PhD defence of Liheng Ma – Towards More Expressive Graph Neural Networks via Learning on Pseudo-Coordinates
Abstract
Learning on graphs has emerged as a fundamental direction in machine learning, as part of the broader field of geometric deep learning, which focuses on modeling the intricate structures and symmetries underlying complex data.
However, existing standard paradigm of graph neural networks (GNNs) -- message passing neural networks (MPNNs) -- face inherent limitations in terms of expressivity, capacity, flexibility, and generality.
This thesis introduces a novel paradigm—learning on pseudo-coordinates—which provides not only enhanced expressive and representational power but also greater modeling flexibility.
Pseudo-coordinates serve as coordinate-like spatial representations that relax the strict constraints of conventional coordinate systems.
They are particularly valuable for domains lacking canonical coordinate systems, such as graphs and manifolds.
The main body of this thesis is composed of three principal studies.
The first study focuses on the design of graph Transformers, representing a realization of the graph learning paradigm on pseudo-coordinates.
In this work, we introduce a powerful graph Transformer, encompassing a novel pseudo-coordinate design and an advanced model architecture, which demonstrates the superior effectiveness of graph learning on pseudo-coordinates compared to the conventional message-passing paradigm.
The second study investigates alternative approaches within this paradigm.
We introduce a novel graph convolutional operator defined on pseudo-coordinates, leveraging the design of continuous convolutional kernels.
The proposed graph convolution is not only highly expressive but also generalizes many existing GNN formulations, including but not limited to MPNNs and polynomial spectral GNNs.
More importantly, it exhibits distinct characteristics from attention mechanisms in graph Transformers, thereby expanding the design space for developing diverse and powerful graph neural architectures.
The final study, inspired by recent advances in Transformer-based multimodal foundation models, revisits the design of graph Transformers. We demonstrate that, contrary to the prevailing trend of introducing complex architectural modifications, plain Transformer architectures—when equipped with our proposed lightweight enhancements—can serve as highly effective graph learners. These enhancements are broadly applicable across domains and gracefully reduce to the original Transformer when necessary.
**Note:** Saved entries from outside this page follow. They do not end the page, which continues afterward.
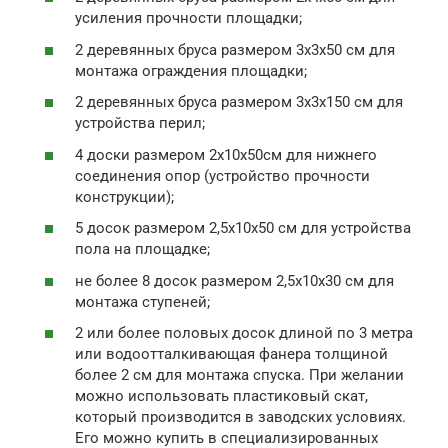
усиления прочности площадки;
2 деревянных бруса размером 3х3х50 см для
монтажа ограждения площадки;
2 деревянных бруса размером 3х3х150 см для
устройства перил;
4 доски размером 2х10х50см для нижнего
соединения опор (устройство прочности
конструкции);
5 досок размером 2,5х10х50 см для устройства
пола на площадке;
не более 8 досок размером 2,5х10х30 см для
монтажа ступеней;
2 или более половых досок длиной по 3 метра
или водоотталкивающая фанера толщиной
более 2 см для монтажа спуска. При желании
можно использовать пластиковый скат,
который производится в заводских условиях.
Его можно купить в специализированных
This finding underscores the versatility of vanilla Transformer architectures and highlights their strong potential as a unified backbone for multimodal learning across language, vision, and graph domains.
Collectively, this thesis underscores the broad potential of the graph learning on pseudo-coordinates paradigm, which offers not only strong expressivity and flexibility but also a promising pathway toward unifying graph learning with multimodal foundation models.